Ansteigende Zahl der Mädchen mit Essstörungen: Was kann die Gesellschaft tun?

1. Familien stärken:

  • Offene Gespräche über Körper, Ernährung und Wohlbefinden führen.
  • Gemeinsame Mahlzeiten und positive Esskultur als Alltag fördern.

2. Schulen & Jugendeinrichtungen aufrüsten:

  • Präventionsprogramme zu Essstörungen, Medienkompetenz und Body Positivity etablieren.
  • Früherkennung durch Lehrkräfte und Schulpsycholog – und klare Wege zur Hilfe aufzeigen.
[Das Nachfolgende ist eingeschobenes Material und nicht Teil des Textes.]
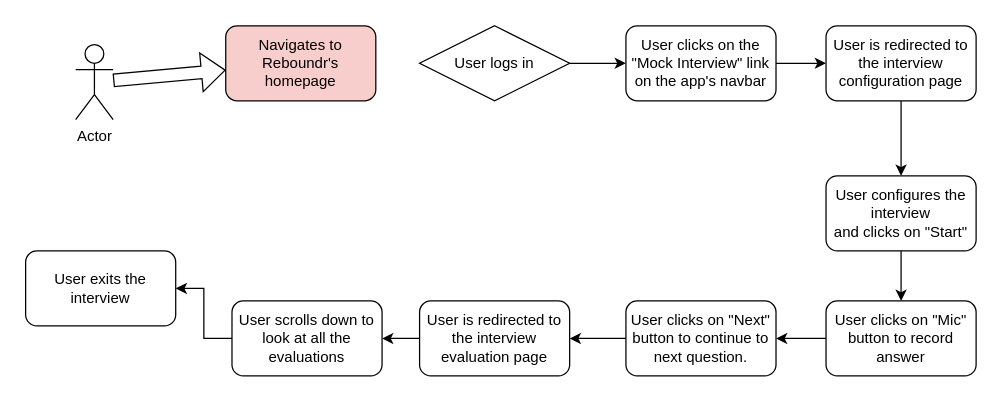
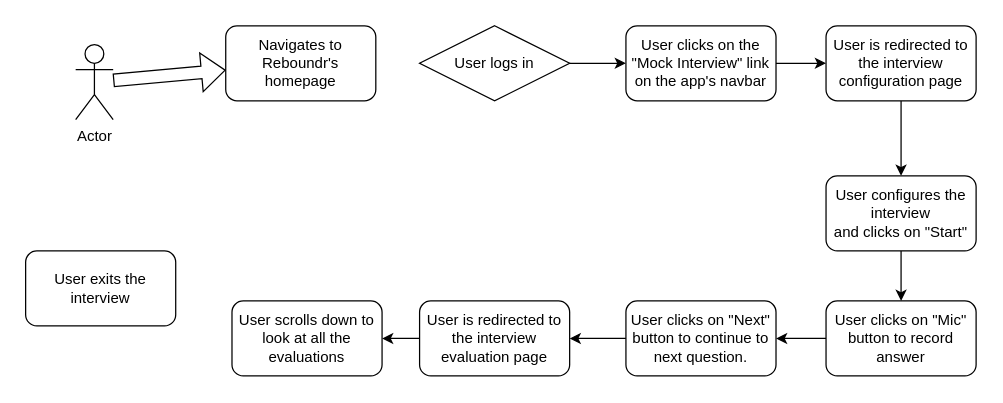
  <mxCell id="0" />
  <mxCell id="1" parent="0" />
  <mxCell id="2" value="Actor" style="shape=umlActor;verticalLabelPosition=bottom;verticalAlign=top;html=1;outlineConnect=0;" vertex="1" parent="1"><mxGeometry x="60" y="35" width="30" height="60" as="geometry" /></mxCell>
- <mxCell id="3" value="Navigates to Reboundr's homepage" style="rounded=1;whiteSpace=wrap;html=1;fillColor=#f8cecc;" vertex="1" parent="1"><mxGeometry x="180" y="20" width="120" height="60" as="geometry" /></mxCell>
+ <mxCell id="3" value="Navigates to Reboundr's homepage" style="rounded=1;whiteSpace=wrap;html=1;" vertex="1" parent="1"><mxGeometry x="180" y="20" width="120" height="60" as="geometry" /></mxCell>
  <mxCell id="4" style="edgeStyle=orthogonalEdgeStyle;rounded=0;orthogonalLoop=1;jettySize=auto;html=1;entryX=0;entryY=0.5;entryDx=0;entryDy=0;" edge="1" parent="1" source="5" target="7"><mxGeometry relative="1" as="geometry" /></mxCell>
  <mxCell id="5" value="User logs in" style="rhombus;whiteSpace=wrap;html=1;" vertex="1" parent="1"><mxGeometry x="335" y="20" width="120" height="60" as="geometry" /></mxCell>
  <mxCell id="6" style="edgeStyle=orthogonalEdgeStyle;rounded=0;orthogonalLoop=1;jettySize=auto;html=1;" edge="1" parent="1" source="7" target="9"><mxGeometry relative="1" as="geometry" /></mxCell>
  <mxCell id="7" value="User clicks on the &quot;Mock Interview&quot; link on the app's navbar" style="rounded=1;whiteSpace=wrap;html=1;" vertex="1" parent="1"><mxGeometry x="500" y="20" width="120" height="60" as="geometry" /></mxCell>
  <mxCell id="8" style="edgeStyle=orthogonalEdgeStyle;rounded=0;orthogonalLoop=1;jettySize=auto;html=1;entryX=0.5;entryY=0;entryDx=0;entryDy=0;" edge="1" parent="1" source="9" target="12"><mxGeometry relative="1" as="geometry" /></mxCell>
  <mxCell id="9" value="User is redirected to the interview configuration page" style="rounded=1;whiteSpace=wrap;html=1;" vertex="1" parent="1"><mxGeometry x="660" y="20" width="120" height="60" as="geometry" /></mxCell>
  <mxCell id="10" value="" style="shape=flexArrow;endArrow=classic;html=1;rounded=0;" edge="1" parent="1" source="2" target="3"><mxGeometry width="50" height="50" relative="1" as="geometry"><mxPoint x="140" y="50" as="sourcePoint" /><mxPoint x="160" y="-80" as="targetPoint" /></mxGeometry></mxCell>
  <mxCell id="11" style="edgeStyle=orthogonalEdgeStyle;rounded=0;orthogonalLoop=1;jettySize=auto;html=1;entryX=0.5;entryY=0;entryDx=0;entryDy=0;" edge="1" parent="1" source="12" target="14"><mxGeometry relative="1" as="geometry"><mxPoint x="720" y="270" as="targetPoint" /></mxGeometry></mxCell>
  <mxCell id="12" value="User configures the interview&lt;br&gt;and clicks on &quot;Start&quot;" style="rounded=1;whiteSpace=wrap;html=1;" vertex="1" parent="1"><mxGeometry x="660" y="140" width="120" height="60" as="geometry" /></mxCell>
  <mxCell id="13" style="edgeStyle=orthogonalEdgeStyle;rounded=0;orthogonalLoop=1;jettySize=auto;html=1;entryX=1;entryY=0.5;entryDx=0;entryDy=0;" edge="1" parent="1" source="14" target="16"><mxGeometry relative="1" as="geometry" /></mxCell>
  <mxCell id="14" value="User clicks on &quot;Mic&quot; button to record answer" style="rounded=1;whiteSpace=wrap;html=1;" vertex="1" parent="1"><mxGeometry x="660" y="240" width="120" height="60" as="geometry" /></mxCell>
  <mxCell id="15" value="" style="edgeStyle=orthogonalEdgeStyle;rounded=0;orthogonalLoop=1;jettySize=auto;html=1;" edge="1" parent="1" source="16" target="18"><mxGeometry relative="1" as="geometry" /></mxCell>
  <mxCell id="16" value="User clicks on &quot;Next&quot; button to continue to next question." style="rounded=1;whiteSpace=wrap;html=1;" vertex="1" parent="1"><mxGeometry x="500" y="240" width="120" height="60" as="geometry" /></mxCell>
  <mxCell id="17" value="" style="edgeStyle=orthogonalEdgeStyle;rounded=0;orthogonalLoop=1;jettySize=auto;html=1;" edge="1" parent="1" source="18" target="20"><mxGeometry relative="1" as="geometry" /></mxCell>
  <mxCell id="18" value="User is redirected to the interview evaluation page" style="whiteSpace=wrap;html=1;rounded=1;" vertex="1" parent="1"><mxGeometry x="335" y="240" width="120" height="60" as="geometry" /></mxCell>
- <mxCell id="19" value="" style="edgeStyle=orthogonalEdgeStyle;rounded=0;orthogonalLoop=1;jettySize=auto;html=1;" edge="1" parent="1" source="20" target="21"><mxGeometry relative="1" as="geometry" /></mxCell>
  <mxCell id="20" value="User scrolls down to look at all the evaluations" style="whiteSpace=wrap;html=1;rounded=1;" vertex="1" parent="1"><mxGeometry x="185" y="240" width="120" height="60" as="geometry" /></mxCell>
  <mxCell id="21" value="User exits the interview" style="whiteSpace=wrap;html=1;rounded=1;" vertex="1" parent="1"><mxGeometry x="20" y="200" width="120" height="60" as="geometry" /></mxCell>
3. Online-Plattformen in die Pflicht nehmen:

  • Social Media sollten pro‑ana‑Inhalte stärker moderieren, Body‑Positivity fördern und algorithmische Empfehlungen überdenken.
  • Influencer gewinnen, realistische Körperbilder zu zeigen und Verantwortung zu übernehmen.

4. Politik & Gesundheitswesen mobilisieren:

  • Stationäre und ambulante Angebote ausbauen – besonders in der Jugendpsychiatrie. Klinik am Corso hat nur 92 Plätze für ganz Deutschland.
  • Forschung fördern zu Ursachen, Prävention und digitalen Einflüssen.
  • Aufklärungskampagnen in Schulen, in sozialen Medien und öffentlichen Einrichtungen stärken.

Essstörungen bei Mädchen sind kein vorübergehendes Phänomen – sie sind eine akute, lebensbedrohliche Entwicklung, die durch frühere Pubertät, Social Media, Pandemie-Effekte und gesellschaftlichen Druck verschärft wird. Die Zahlen zeigen einen alarmierenden Anstieg, und die Betroffenen werden immer jünger.

Die zentrale Frage bleibt: Wie schaffen wir eine Kultur, in der Selbstwert, Gesundheit und Vielfalt mehr zählen als Likes, Follower oder Kleidergröße?
Es geht um unsere Kinder, unsere Gesellschaft – und eine Zukunft, in der Jugendliche in ihrem Körper nicht verloren gehen.